Aunque son útiles para crear lazos amistosos y profesionales al interior del gremio, los encuentros de escritores tienen una carencia fundamental: sin asistentes no hay lectores, y sin lectores la literatura es puro narcisismo.
Nunca he comprendido en qué contexto a algún listillo se le ocurrió que era una buena idea juntar a un grupo de personajes de natural huraños –los escritores– para convivir con el público o, peor aún, entre ellos durante tres o cinco días. Es una fórmula para el desastre.
Trato de recordar cuál fue el primer encuentro de escritores al que asistí, pero no logro precisarlo. Desfilan por mi mente flashazos con lo más representativo: el que se suspendió por el brote de la influenza H1N1 y nos recluyó a los participantes en un hotel cinco estrellas, bebiendo y charlando, asombrados ante la infinita capacidad del chef de reciclar el bistec del día anterior.
Recuerdo también el espantoso encuentro de poetas en Chihuahua, en el que al llegar al hotel, tras una jornada de lectura que terminó casi a las once de la noche porque incluyó ballet folclórico, nos notificaron que las galletas con queso crema y el vino tinto de tetrabrick habían sido la cena. Tal vez parezca que pongo demasiada atención al tema de la comida, pero siempre lo he considerado un termómetro inequívoco del nivel de un encuentro literario.
Como es lógico, no es lo mismo ser invitado que organizador. Hace un año viví esa experiencia, misma que abonó con creces a mi colitis nerviosa y repudio al servicio público. Muchos estados de la república cuentan con sociedades de escritores (en Durango hay dos), que tienen por misión presionar a las instituciones culturales para obtener apoyos, es decir, publicaciones, fama y poder.
Más o menos un cuarto de siglo atrás, cuando los padres fundadores de la asociación aún concebían la posibilidad de que otros hicieran literatura allende los confines de nuestro estado, se propuso convocar a colegas de otras ciudades para escucharse y dialogar. Así nació el primer encuentro de escritores de Durango. Pero eso ya fue. Con el paso del tiempo dicho evento mutó, ganó presupuesto institucional, perdió adeptos, creció en oportunistas y desde entonces ha ido generado una insatisfacción sostenida por parte de sus participantes que hace inexplicable el que sigan pugnando por realizarlo.

========================================

TU TAREA: Según la sección del documento de arriba, ¿cuántas sociedades de escritores hay en Durango?

DATOS PROPORCIONADOS:
========================================

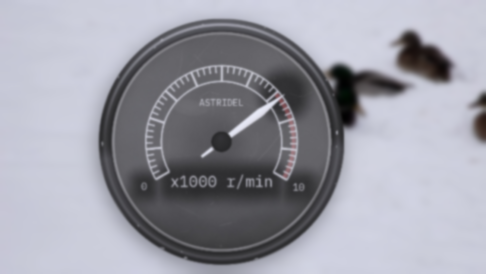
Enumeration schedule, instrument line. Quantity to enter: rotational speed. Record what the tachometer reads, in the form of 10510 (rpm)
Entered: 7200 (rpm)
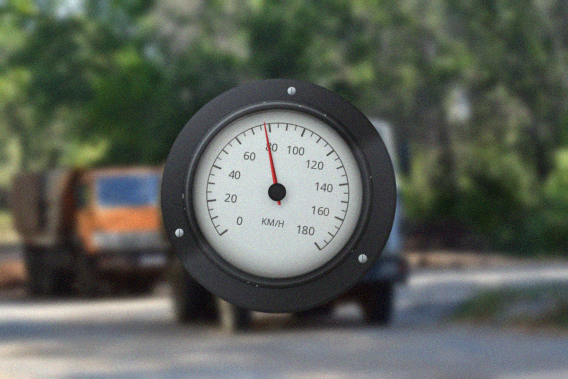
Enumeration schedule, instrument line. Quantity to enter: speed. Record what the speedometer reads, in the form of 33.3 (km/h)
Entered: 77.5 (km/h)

========================================

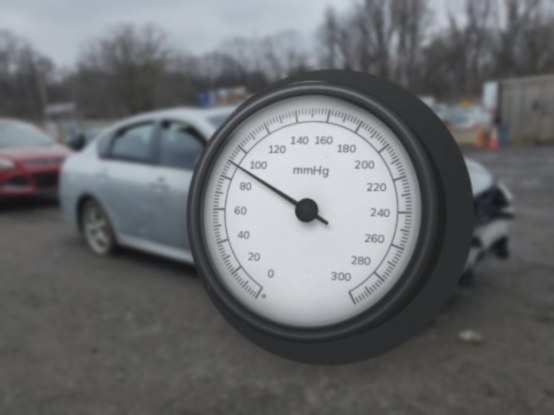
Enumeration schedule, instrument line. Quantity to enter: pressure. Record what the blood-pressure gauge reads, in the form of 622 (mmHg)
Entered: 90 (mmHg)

========================================

RESULTADO: Dos.